TO DO:
Count the lines in the data below holding the string "bottom" and write the total by itself.

THE DATA:
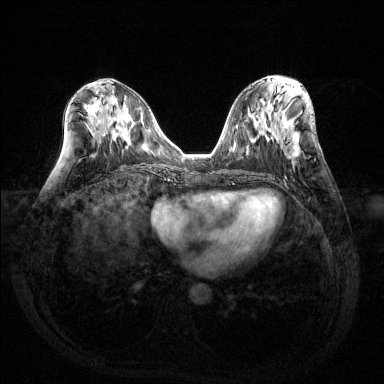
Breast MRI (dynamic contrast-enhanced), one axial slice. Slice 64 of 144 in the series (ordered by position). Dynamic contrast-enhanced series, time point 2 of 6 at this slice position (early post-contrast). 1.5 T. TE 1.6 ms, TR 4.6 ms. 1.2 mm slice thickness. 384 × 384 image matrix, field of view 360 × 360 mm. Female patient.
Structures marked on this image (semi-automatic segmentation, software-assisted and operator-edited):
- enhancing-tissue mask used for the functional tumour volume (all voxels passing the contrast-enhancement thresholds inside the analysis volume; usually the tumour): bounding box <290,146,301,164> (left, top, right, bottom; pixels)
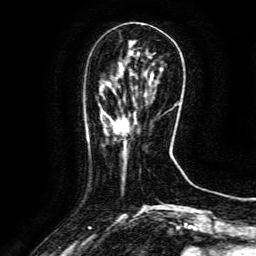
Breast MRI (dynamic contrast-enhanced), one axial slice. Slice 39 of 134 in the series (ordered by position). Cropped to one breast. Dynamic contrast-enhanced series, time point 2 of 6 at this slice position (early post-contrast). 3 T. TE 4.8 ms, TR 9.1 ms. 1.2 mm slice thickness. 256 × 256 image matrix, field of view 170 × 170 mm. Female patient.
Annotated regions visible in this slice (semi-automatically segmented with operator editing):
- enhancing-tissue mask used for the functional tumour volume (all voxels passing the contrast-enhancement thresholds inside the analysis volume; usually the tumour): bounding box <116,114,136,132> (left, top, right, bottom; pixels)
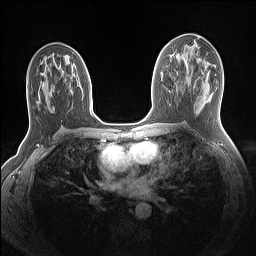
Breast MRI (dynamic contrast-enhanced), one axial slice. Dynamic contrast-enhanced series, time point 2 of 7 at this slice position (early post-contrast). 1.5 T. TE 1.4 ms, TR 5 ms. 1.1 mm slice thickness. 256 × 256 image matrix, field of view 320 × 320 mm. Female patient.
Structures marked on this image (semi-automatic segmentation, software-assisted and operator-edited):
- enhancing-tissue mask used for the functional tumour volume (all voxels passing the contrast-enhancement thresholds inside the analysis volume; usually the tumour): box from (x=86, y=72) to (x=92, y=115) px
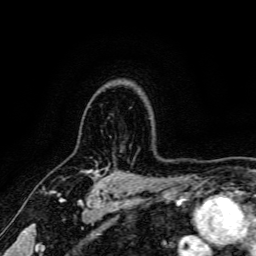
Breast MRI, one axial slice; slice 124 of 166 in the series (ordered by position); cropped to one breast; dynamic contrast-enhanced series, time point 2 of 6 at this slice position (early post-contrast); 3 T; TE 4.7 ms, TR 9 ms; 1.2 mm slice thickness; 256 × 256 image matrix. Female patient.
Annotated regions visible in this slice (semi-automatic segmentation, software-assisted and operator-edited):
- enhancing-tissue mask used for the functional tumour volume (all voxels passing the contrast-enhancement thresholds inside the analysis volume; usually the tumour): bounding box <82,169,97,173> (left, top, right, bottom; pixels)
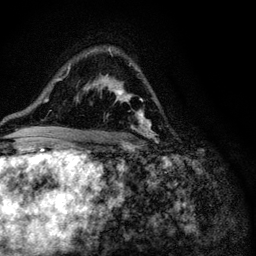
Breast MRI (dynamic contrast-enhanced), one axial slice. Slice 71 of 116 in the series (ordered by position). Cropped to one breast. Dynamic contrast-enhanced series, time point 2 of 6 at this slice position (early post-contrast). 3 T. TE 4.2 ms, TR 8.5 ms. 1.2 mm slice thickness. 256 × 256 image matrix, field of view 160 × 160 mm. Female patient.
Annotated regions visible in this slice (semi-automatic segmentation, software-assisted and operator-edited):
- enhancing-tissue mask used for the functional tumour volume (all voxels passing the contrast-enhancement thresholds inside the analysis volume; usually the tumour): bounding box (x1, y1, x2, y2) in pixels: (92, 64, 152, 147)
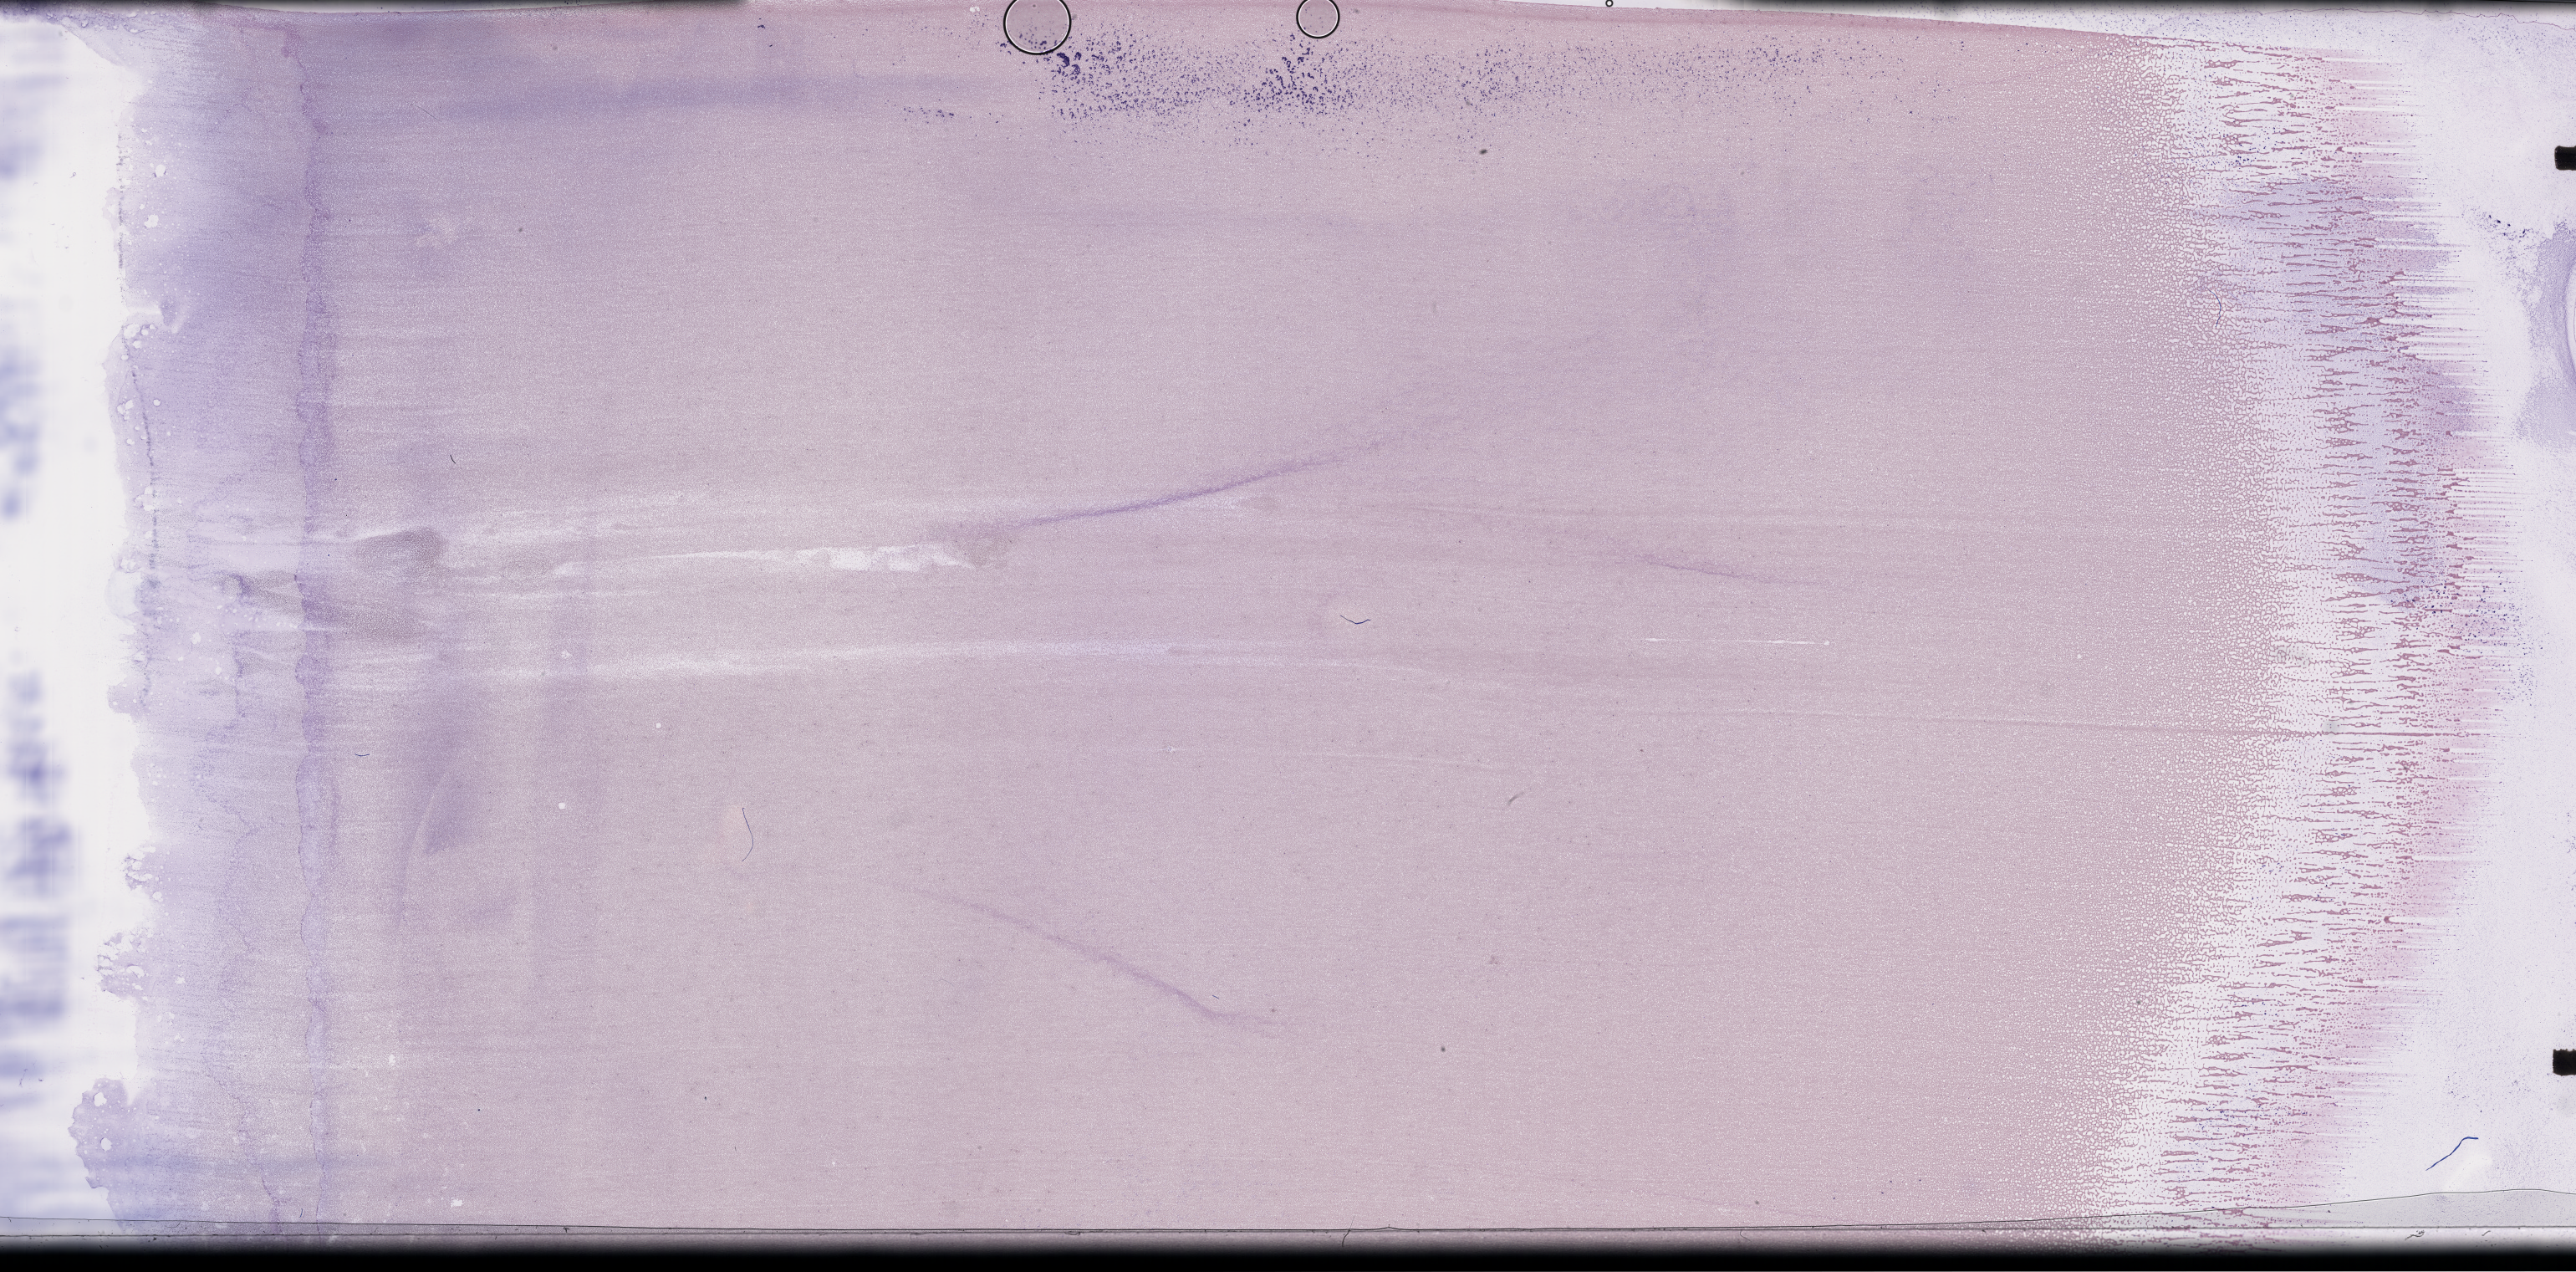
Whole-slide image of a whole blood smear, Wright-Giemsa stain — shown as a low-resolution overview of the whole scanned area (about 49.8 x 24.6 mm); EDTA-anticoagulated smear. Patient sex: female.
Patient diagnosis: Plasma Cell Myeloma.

WRITTEN SOLUTION:
3